Let's start with text messaging. For starters, there are two text messaging applications. Yes, really. The first is the nearly useless S60 messaging application. It offers the barest of basics. No threaded messaging here, but you can choose to sort messages into lists by sender. The second text messaging application is called Conversations, and was birthed from Nokia's Beta Labs. Conversations offers threaded messaging, albeit an ugly variant thereof. What's worse, is Conversations has two different text input methods. There's an on-screen tool that brings up the software dial-pad for typing in T9. However, if you press the Reply button, it opens an entirely different text entry screen - the one you're used to from S60 devices.

Here's the killer, though: when you rotate the phone onto its side to use the software QWERTY, it doesn't adjust automatically. The screen rotates, but keeps the T9 keypad active. You have to manually select the QWERTY keyboard, which takes two steps. This is ridiculous. They QWERTY should appear automatically. Every text input method is atrocious to use.
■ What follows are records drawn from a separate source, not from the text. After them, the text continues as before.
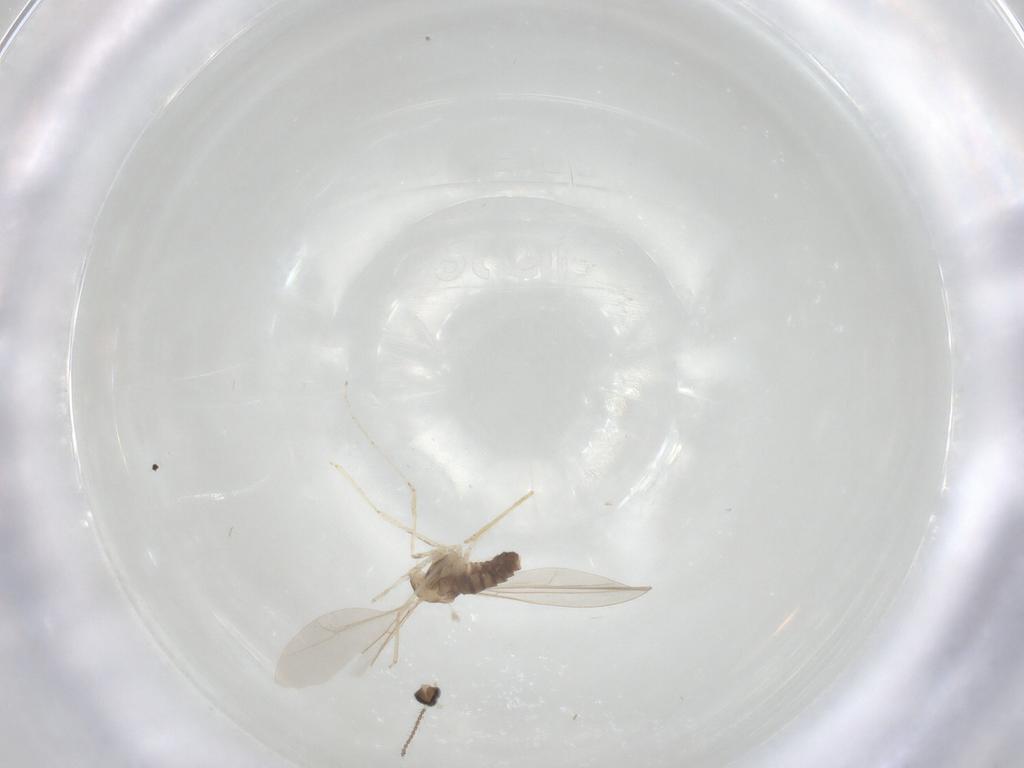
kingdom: Animalia
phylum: Arthropoda
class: Insecta
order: Diptera
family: Cecidomyiidae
T9 is always the default, and it offers different buttons and characters depending on what application you're using. Some consistency would be nice here.

The Vivaz has two email clients. The first is the typical, kludgy S60 email application. It works fine for POP3/IMAP4 accounts, but again it suffers from text-entry issues. The Vivaz also comes with DataViz's RoadSync email client. This is an enterprise-grade piece of software that uses Microsoft Exchange ActiveSync protocols to grab email. This application is robust and works well, but it's complete overkill for a device of this grade. I suppose it's nice to have the option, though.

The IM client works with AIM, Yahoo and Windows Messenger. It's not the best IM client, nor the worst. I'd love to see support for Google Talk, but no dice on that one.